Highlights of an Injustice…   

After a long absence from my blog, I’m pleased to a present a condensed version of my upcoming book Reclaiming Lives; Pursuing Justice for Six Innocent Men which was published last week on The Reporter’s Inc. website. Special thanks to Mark Saxenmeyer for this promotion (and also for producing the documentary, The Innocent Convicts, due out in 2018).

My book which will soon be published unveils new efforts to seek justice for the five remaining incarcerated Wisconsin men convicted in 1995 of murdering Tom Monfils. It lends insight into the devastation that followed these convictions especially for the family members also victimized by a sometimes unjust criminal justice system.

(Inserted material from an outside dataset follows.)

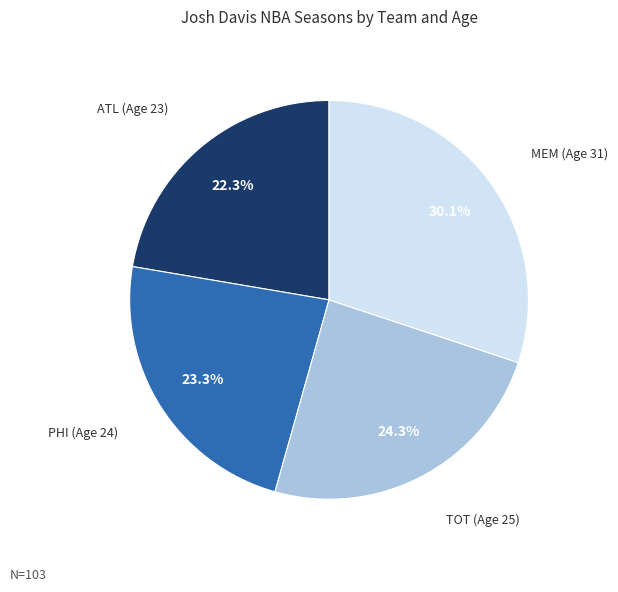

The PHI (Age 24) slice represents 17% of the pie. True or false?

False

With an astounding 2.2 million prisoners in the U.S. and an alarming 4-10% (88,000 to 200,000) of them being potentially innocent, the book also begs for broader discussion on prison reform to include those wrongfully convicted–a conversation that many of us feel is long overdue.

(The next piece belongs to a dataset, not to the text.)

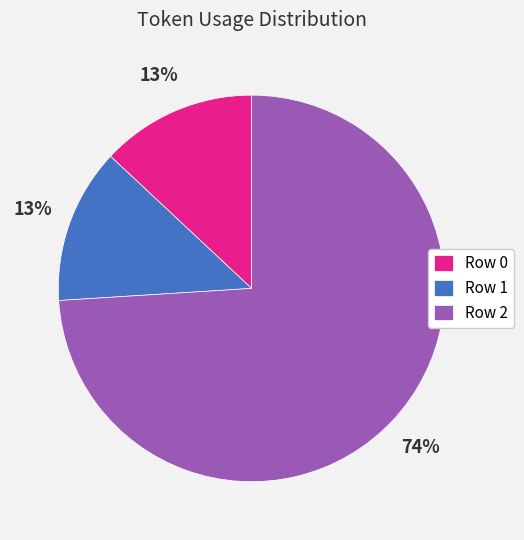

How many slices are in this pie chart?

3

I learned of the Monfils case in 2009 when I read another book called The Monfils Conspiracy; The Conviction of Six Innocent Men, coauthored by John Gaie and Denis Gullickson with the help of exoneree Michael ‘Pie’ Piaskowski. At the time, I knew nothing about being falsely accused or the possibility of being convicted for a crime I did not commit. Since then, the idea that everyone in prison claims to be innocent has taken on new meaning for me because the fact is; many in prison really are innocent.

In the meantime, legal efforts regarding this case continue in the court system. Recently, a petition for a writ of certiorari—a document asking the high court to review the decision of a lower court–was filed in the U.S. Supreme Court by Steven Z. Kaplan from the Minneapolis law firm of Fredrikson&Byron, PA, on behalf of Keith Kutska. This court is in recess until October so a ruling of whether or not the court will consider examining the case will not be announced before then.

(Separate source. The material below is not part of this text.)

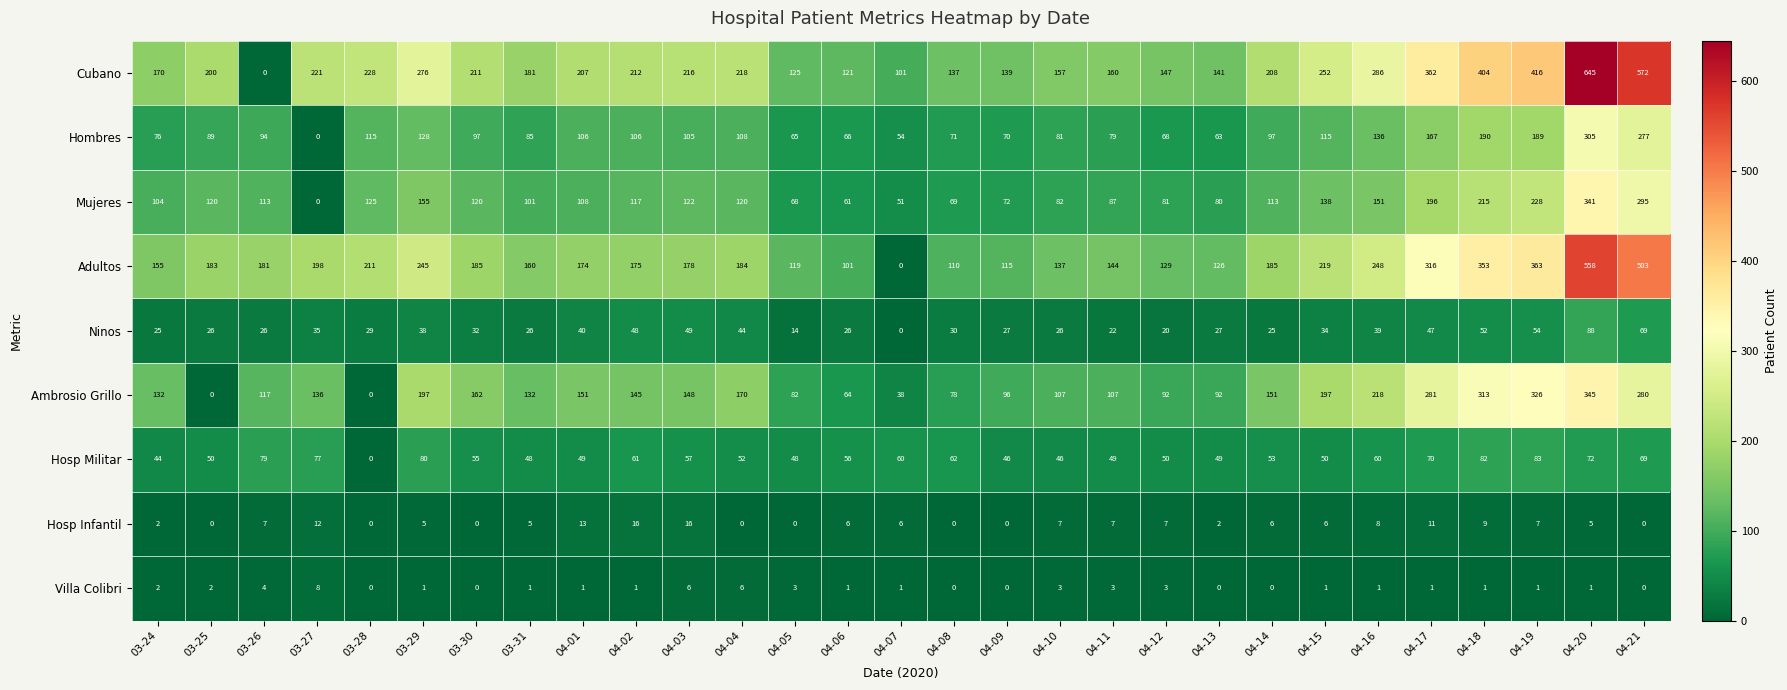

What is the difference between the Cubano values at 04-07 and 03-26?

101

The main points of this latest petition:

  • The accuracy and conclusion of the coroner’s report
  • Trial counsel’s failure to consult a forensic pathologist
  • Post-conviction counsel’s failure to consult a forensic pathologist
  • Defense counsel’s failures to investigate suicide
  • Defense counsel’s deficient and prejudicial representation
  • Due process violations and perjured testimony

*Please note that as of July 1, 2017, my JoanTreppa.Wordpress.com blog will be discontinued and all new content will be posted here, at JoanTreppa.com. This new site titled A Matter of Facts contains all previous posts along with additional content and a link to order my book. I invite you to stay connected through subscribing to this new site. Thank you for your interest.

On a final note, I wanted to share the Mother’s Day card my son, Jared, designed for me this year (2017). It contains a photo he took along with a poem he composed with words and phrases taken from my book. Best card ever!